▸ **Aufgabe**
Führe aus dem Textauszug vollständig auf, was die meisten Zuschauer der Übertragungen aus evangelischen Kirchen laut Hahn wollen.

▸ **Textauszug**
******************************

Neue Aufgabe: Nürnberger Pfarrerin wechselt zum ZDF

9.6.2020, 06:00 Uhr
Neue Aufgabe: Nürnberger Pfarrerin wechselt zum ZDF

Als Sendebeauftragte der Evangelischen Kirche in Deutschland beim ZDF zeichnet die 45-jährige Theologin verantwortlich für die Vorbereitung und Übertragung von jährlich gut zwei Dutzend Feiern im In- und Ausland. Und die Corona-Krise, die alle Ortsgemeinden in die Knie zwang, verhalf der TV-Gemeinde noch einmal zu deutlichem Zuwachs.

Zuschauer wollen etwas spüren

Schon vor der Epidemie – und trotz aller Konkurrenz durch andere Angebote, durch vielerlei Freizeitaktivitäten oder einfach das gemütliche Frühstück – verfolgten durchschnittlich etwa 700.000 bis 900.000 Zuschauer die Übertragungen aus evangelischen Kirchen. "Natürlich besteht da eine große Distanz und Anonymität, aber nur auf den ersten Blick", meint Hahn, "denn die meisten Zuschauer wollen eben doch Anteil nehmen, etwas spüren, Kraft tanken und sich Segen zusprechen lassen".

Von der Klischeevorstellung, wonach vor allem ein Publikum im gesetzten, womöglich weit fortgeschrittenen Alter das TV-Angebot nutze, auch weil es beschwerlich geworden ist, das Haus zu verlassen, will sich die Nürnbergerin nicht von der Hoffnung abbringen lassen, auch Jüngere in den Blick zu nehmen.


Wunderbare Musik, großartiges Licht: ZDF sendete live aus der Stadtkirche


"Es darf nicht nur um gefällige Verkündigung bieten, zum prallen Leben gehören auch Reibungsflächen", sagt die Pfarrerin. In besonders hässlicher Form hat sie das in Nürnberg am eigenen Leib zu spüren bekommen, als sie auf Neonazi-Kundgebungen vor St. Jakob mit Glockengeläut und Friedensgebeten reagierte und zur Zielscheibe übler Bedrohungen und Hasstiraden wurde. Für ihre Zivilcourage wurde sie mit Ehrungen bedacht, die juristische Aufarbeitung ist aber noch immer nicht ausgestanden.

******************************

▸ **Datensatzauszug**
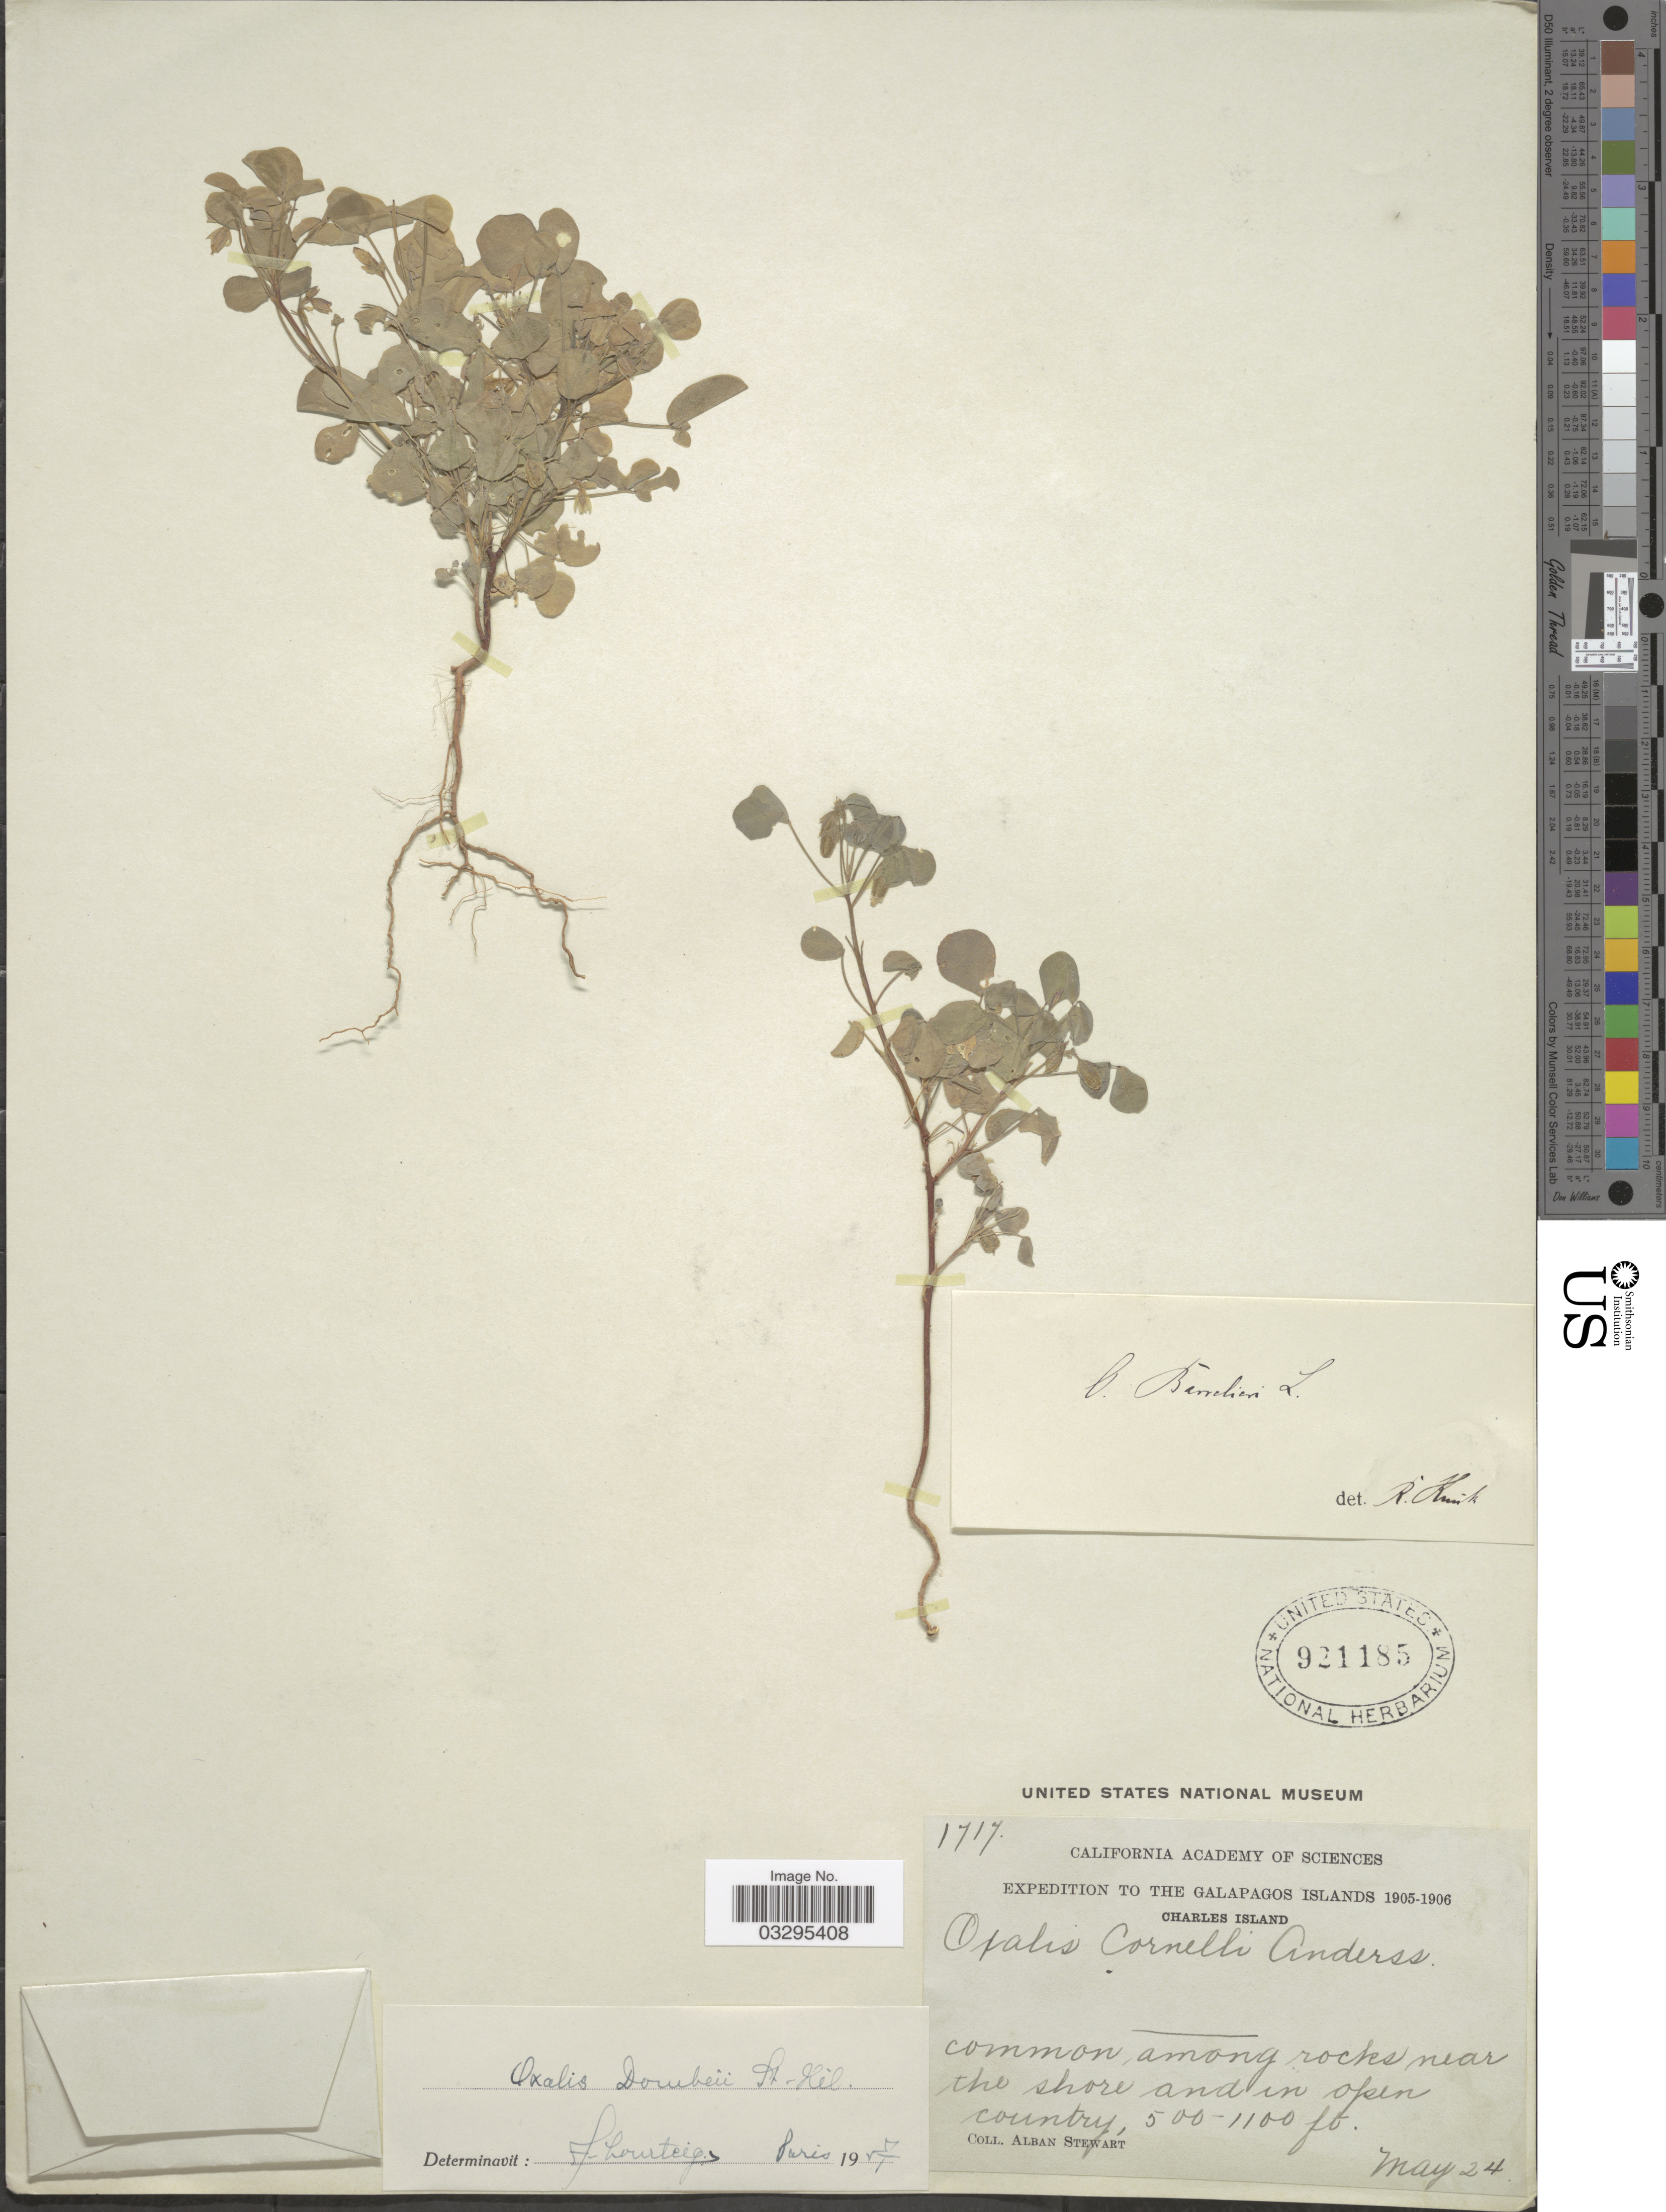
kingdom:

******************************

▸ **Antwort**
- Anteil nehmen
- etwas spüren
- Kraft tanken
- sich Segen zusprechen lassen